*** PASSAGE
About the Family Law Week blog

The Family Law Week Blog is a companion site to Family Law Week. It complements the news, cases and articles published on Family Law Week with additional comment and coverage of the wider aspects of family law.

The Blog is edited by Jacqui Gilliatt, of 4 Brick Court and Lucy Reed, of St Johns Chambers.

Monday, 8 November 2010

Ishaq Serious Case Review

The full SCR has also been published in the case of Khyra Ishaq who died of malnourishment. All of her surviving siblings also suffered from malnourishment. Her mother and her male partner was convicted of manslaughter, causing / allowing the death of a child and five counts of cruelty.

The history of the case shows that mother separated from the children's father and then started a new relationship with a man who had suffered severely himself as a child, with one of his siblings being killed by their father & was diagnosed as a schizophrenic. Mother had previously been a protective responsible parent. Concerns began to arise with the professional and educational network about her eating and that of the children. Shortly afterwards all but one of the children were taken out of school to be educated at home. At her criminal trial it was eventually accepted that mother was suffering from severe depression in the run up to Khyra's death. The mother was extremely avoidant of intervention, articulate and well-versed in legislation affecting home education and made formal complaints about social services who in turn were not familiar with the home education assessment process assuming it to be more in-depth and comprehensive than in fact it is.

As with the Baby P case, the new partner's background was not checked out although there was no concealing of the relationship. His mental health deteriorated fast and he came to believe that Khyra was possessed with spirits and to punish her by withdrawing food. He also increasingly imposed a wide range of extreme punishments on all the children for relatively minor misdemeanours.

The main legal issues arising from this case relate to the monitoring and assessment of children being educated at home and this will need to be addressed at national level.
******
*** AVAILABLE DATA
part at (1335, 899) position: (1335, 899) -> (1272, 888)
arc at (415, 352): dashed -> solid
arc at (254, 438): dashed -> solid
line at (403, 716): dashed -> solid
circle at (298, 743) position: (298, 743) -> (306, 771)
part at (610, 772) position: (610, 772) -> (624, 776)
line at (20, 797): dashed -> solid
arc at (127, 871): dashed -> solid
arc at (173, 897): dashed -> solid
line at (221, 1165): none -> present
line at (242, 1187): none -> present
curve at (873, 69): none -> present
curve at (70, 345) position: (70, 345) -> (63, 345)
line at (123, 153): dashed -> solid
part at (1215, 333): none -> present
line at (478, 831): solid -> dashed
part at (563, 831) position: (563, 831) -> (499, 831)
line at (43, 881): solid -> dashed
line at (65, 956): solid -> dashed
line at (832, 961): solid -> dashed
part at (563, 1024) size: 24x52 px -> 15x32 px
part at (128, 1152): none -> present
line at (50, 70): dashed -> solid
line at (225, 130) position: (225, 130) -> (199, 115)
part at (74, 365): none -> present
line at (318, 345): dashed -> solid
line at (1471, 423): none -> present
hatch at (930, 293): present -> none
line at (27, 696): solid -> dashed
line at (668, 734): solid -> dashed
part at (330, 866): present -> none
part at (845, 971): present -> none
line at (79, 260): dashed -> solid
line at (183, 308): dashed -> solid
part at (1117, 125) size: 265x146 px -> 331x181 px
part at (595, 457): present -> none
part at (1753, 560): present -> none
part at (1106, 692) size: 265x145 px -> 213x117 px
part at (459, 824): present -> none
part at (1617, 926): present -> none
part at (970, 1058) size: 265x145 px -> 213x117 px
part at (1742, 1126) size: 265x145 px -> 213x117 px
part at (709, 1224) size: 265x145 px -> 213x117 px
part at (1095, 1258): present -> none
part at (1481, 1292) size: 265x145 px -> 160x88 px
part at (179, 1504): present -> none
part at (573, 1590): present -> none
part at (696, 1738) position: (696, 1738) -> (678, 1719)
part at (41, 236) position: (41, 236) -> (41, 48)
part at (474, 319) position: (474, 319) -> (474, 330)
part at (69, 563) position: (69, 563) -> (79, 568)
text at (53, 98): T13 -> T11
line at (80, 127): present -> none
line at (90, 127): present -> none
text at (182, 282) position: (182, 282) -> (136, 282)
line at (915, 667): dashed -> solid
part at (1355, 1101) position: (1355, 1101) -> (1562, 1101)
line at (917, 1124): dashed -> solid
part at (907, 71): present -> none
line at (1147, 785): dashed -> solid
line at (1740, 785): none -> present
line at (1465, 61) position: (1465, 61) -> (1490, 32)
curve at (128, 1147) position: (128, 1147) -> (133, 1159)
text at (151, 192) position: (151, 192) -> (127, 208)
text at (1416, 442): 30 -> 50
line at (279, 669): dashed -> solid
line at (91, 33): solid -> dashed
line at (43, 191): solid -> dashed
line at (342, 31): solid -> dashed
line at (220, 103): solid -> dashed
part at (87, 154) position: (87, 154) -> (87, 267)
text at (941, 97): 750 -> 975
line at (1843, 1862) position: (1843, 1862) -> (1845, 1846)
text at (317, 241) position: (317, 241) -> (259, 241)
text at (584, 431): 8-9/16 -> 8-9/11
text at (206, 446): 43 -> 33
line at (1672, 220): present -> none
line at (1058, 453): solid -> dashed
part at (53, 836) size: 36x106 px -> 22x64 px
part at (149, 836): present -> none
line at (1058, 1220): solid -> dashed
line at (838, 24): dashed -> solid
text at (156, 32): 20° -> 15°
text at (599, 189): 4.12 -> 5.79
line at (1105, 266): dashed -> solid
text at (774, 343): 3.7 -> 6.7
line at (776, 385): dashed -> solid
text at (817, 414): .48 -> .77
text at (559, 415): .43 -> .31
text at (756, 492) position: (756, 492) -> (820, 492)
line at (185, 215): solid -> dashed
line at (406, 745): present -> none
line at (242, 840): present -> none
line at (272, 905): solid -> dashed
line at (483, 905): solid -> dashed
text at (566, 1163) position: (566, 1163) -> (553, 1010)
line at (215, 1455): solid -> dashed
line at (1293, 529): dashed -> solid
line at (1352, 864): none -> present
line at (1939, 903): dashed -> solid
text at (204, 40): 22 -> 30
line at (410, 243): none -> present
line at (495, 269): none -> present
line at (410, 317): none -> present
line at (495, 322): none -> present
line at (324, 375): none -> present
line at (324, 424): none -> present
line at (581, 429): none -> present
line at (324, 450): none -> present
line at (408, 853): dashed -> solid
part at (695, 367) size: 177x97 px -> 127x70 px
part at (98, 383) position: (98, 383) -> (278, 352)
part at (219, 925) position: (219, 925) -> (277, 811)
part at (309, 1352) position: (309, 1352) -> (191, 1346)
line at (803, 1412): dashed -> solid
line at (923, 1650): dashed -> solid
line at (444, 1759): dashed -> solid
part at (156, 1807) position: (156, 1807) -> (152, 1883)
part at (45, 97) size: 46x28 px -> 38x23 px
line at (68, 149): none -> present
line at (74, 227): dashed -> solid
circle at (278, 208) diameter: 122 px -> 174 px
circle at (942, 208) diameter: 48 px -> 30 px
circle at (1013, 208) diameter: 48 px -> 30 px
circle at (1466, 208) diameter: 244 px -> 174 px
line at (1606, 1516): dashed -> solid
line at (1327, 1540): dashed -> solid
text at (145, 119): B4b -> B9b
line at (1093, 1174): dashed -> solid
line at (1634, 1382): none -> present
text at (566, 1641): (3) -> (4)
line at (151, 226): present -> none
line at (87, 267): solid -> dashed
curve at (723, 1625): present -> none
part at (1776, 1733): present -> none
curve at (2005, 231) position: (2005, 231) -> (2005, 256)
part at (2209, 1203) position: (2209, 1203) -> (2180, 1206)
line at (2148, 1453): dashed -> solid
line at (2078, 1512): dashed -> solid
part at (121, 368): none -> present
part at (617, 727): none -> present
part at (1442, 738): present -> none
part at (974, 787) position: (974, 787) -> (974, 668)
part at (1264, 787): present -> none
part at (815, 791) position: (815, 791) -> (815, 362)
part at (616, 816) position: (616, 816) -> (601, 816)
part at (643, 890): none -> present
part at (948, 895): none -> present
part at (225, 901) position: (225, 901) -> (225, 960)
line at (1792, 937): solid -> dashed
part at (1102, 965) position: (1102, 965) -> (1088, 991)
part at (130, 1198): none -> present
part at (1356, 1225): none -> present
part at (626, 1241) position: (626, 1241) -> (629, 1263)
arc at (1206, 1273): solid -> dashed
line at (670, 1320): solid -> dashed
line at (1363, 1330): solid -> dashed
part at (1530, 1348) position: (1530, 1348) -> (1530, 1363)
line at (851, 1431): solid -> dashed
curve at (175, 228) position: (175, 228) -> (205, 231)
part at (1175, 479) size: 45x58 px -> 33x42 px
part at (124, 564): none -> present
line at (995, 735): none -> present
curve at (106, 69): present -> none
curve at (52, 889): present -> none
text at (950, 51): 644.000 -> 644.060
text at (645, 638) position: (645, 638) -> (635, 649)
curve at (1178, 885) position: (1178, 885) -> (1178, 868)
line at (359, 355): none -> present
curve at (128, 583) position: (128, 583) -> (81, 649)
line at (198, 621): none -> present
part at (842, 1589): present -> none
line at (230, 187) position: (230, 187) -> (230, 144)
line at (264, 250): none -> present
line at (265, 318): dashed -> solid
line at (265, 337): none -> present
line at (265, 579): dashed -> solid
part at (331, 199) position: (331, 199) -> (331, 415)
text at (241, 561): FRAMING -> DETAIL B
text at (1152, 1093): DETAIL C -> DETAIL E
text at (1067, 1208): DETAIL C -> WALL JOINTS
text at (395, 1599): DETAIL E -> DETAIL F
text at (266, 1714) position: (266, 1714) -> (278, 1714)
******
THE PROBLEM:
Copy out the stretch of the Family Law Week blog post from "Monday, 8 November" through "counts of cruelty.".

EXERCISE OUTPUT:
Monday, 8 November 2010

Ishaq Serious Case Review

The full SCR has also been published in the case of Khyra Ishaq who died of malnourishment. All of her surviving siblings also suffered from malnourishment. Her mother and her male partner was convicted of manslaughter, causing / allowing the death of a child and five counts of cruelty.